NINE venues, 19 films, 14 days – the Swindon Film Festival has just got bigger and better.

The first event organised by the Swindon Film Society was held last year and was a modest success. This year the organisers have pulled out all the stops to make the festival more accessible, and with a greater choice of movies.

It begins with a French comedy at Swindon Dance Theatre on March 4, and ends with a multi-national thriller at Cricklade Town Hall on March 18.

In between there is drama, documentary, comedy, adventure and animation at the Arts Centre, the Central Library, North Swindon Library, The Platform, The Vic pub and Wroughton’s Ellendune Centre.

The festival will also be one of the first events to use the new Northview Centre, in Highworth. The former Northview Primary School, which controversially closed last year, will screen British films From Time To Time, a period piece starring Maggie Smith, and Mike Leigh’s latest Another Year, on March 11.
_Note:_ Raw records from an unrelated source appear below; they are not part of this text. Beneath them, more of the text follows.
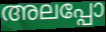
അലപ്പോ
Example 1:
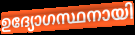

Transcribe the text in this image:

ഉദ്യോഗസ്ഥനായി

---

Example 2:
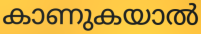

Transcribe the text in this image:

കാണുകയാൽ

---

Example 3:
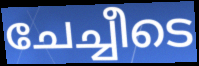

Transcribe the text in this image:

ചേച്ചീടെ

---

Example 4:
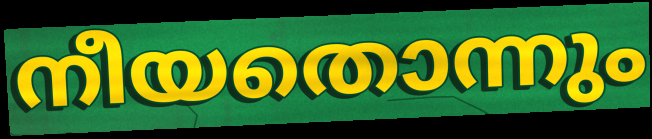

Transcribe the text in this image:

നീയതൊന്നും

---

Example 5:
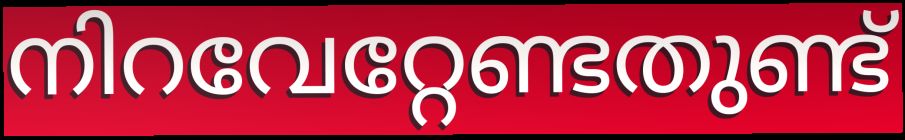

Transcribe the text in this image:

നിറവേറ്റേണ്ടതുണ്ട്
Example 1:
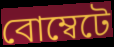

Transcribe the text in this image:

বোম্বেটে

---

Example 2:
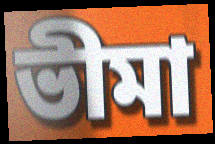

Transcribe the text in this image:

ভীমা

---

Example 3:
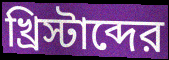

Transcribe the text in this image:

খ্রিস্টাব্দের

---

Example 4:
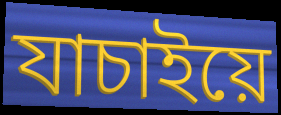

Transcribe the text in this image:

যাচাইয়ে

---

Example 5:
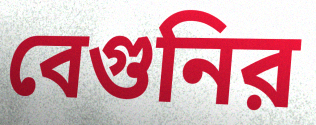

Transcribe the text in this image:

বেগুনির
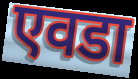
एवडा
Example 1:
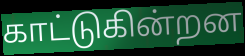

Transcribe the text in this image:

காட்டுகின்றன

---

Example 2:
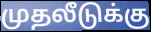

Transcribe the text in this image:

முதலீடுக்கு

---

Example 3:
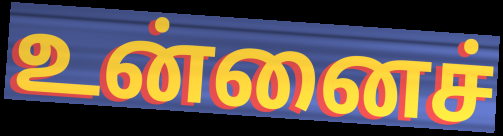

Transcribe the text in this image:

உன்னைச்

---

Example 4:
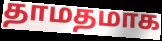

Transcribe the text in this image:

தாமதமாக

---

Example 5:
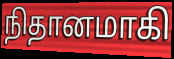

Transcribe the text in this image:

நிதானமாகி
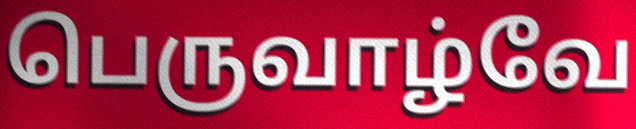
பெருவாழ்வே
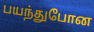
பயந்துபோன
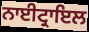
ਨਾਈਟ੍ਰਾਇਲ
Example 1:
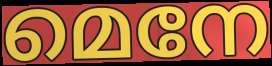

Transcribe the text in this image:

മെനേ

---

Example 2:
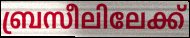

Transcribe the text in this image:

ബ്രസീലിലേക്ക്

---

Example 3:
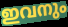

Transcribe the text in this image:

ഇവനും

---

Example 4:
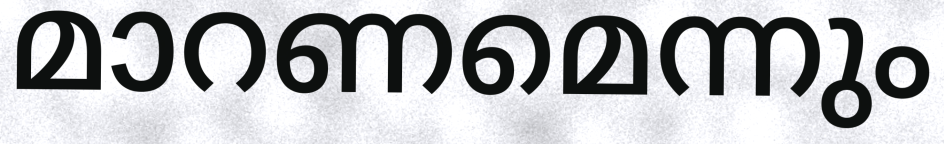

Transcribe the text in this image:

മാറണമെന്നും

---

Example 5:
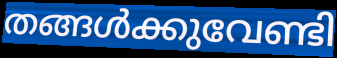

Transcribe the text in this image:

തങ്ങൾക്കുവേണ്ടി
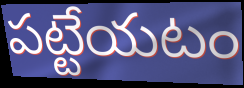
పట్టేయటం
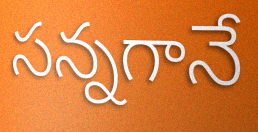
సన్నగానే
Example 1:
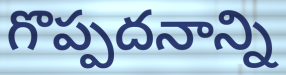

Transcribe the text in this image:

గొప్పదనాన్ని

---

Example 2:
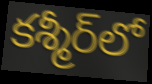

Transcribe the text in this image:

కశ్మీర్‌లో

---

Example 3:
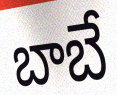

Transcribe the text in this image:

And to tie in with World Book Night on March 5, the Central Library is hosting two free screenings of successful adaptations of well-known books – The Golden Compass, based on Philip Pullman’s Northern Lights, and another Maggie Smith movie, The Prime Of Miss Jean Brodie.

The festival opens at 6pm on March 4 at the dance theatre with Jour De Fete, directed by and starring French comedy legend Jacques Tati, who plays a typically eccentric village postman.

It closes on March 18 in Cricklade with The Ghost, in which Ewan McGregor plays a ghost writer hired to work on the memoirs of a former Prime Minister (Pierce Brosnan), with startling results.

Barbara Thompson, of the Swindon Film Society, said the festival had taken almost a year to plan.

She said: “Although we used several venues last year, we knew that we wanted to spread further afield. It has taken quite a bit of organising, but we’re delighted with the way it has all pulled together, with a lot of help and enthusiasm from the other groups that we are working with, like Swindon Dance, and the libraries and the Computer Museum.

“We think that Swindon Film Festival is turning into something a bit special. Some film festivals just happen in a few established centres, but our aim is to get out and about and involve the whole community, with an excellent and varied programme of films showing in places you perhaps don’t expect to see them.”

Tickets are on sale now at the Visitor Information Centre, in Regent Street, and from Swindon Tickets.

Information about all the films is on the festival website www.swindonfilmfestival.org.